Copy out, word for word, the stretch of rows below from the very start through the line containing "order: Lepidoptera".

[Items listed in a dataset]
★ ★ ★
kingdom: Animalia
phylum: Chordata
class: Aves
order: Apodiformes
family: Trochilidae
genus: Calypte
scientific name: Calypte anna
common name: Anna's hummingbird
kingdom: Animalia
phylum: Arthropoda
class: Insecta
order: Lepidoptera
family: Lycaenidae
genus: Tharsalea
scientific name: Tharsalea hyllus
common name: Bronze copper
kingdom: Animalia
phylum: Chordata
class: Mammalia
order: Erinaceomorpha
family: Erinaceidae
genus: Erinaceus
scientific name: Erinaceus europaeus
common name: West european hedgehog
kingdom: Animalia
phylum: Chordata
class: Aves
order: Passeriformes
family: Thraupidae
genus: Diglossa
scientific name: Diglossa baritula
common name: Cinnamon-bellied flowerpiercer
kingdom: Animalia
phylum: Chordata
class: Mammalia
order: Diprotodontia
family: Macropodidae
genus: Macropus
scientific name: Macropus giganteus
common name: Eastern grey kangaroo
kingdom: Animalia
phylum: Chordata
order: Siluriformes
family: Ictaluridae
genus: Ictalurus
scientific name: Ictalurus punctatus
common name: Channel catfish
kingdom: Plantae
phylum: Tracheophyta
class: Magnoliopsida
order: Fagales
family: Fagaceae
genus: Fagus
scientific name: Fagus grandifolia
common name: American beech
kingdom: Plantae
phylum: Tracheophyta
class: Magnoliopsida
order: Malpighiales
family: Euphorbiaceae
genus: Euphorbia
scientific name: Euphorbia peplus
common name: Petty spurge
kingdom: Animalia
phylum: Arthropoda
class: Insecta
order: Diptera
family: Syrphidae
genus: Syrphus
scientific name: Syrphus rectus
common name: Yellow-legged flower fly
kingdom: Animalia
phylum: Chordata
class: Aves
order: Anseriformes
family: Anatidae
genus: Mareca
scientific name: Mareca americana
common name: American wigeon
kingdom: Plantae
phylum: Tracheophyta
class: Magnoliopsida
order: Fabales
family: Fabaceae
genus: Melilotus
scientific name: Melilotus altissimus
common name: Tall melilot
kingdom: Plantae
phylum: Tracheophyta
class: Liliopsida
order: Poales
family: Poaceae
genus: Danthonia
★ ★ ★
◆ SOLUTION TO THE EXERCISE ◆
kingdom: Animalia
phylum: Chordata
class: Aves
order: Apodiformes
family: Trochilidae
genus: Calypte
scientific name: Calypte anna
common name: Anna's hummingbird
kingdom: Animalia
phylum: Arthropoda
class: Insecta
order: Lepidoptera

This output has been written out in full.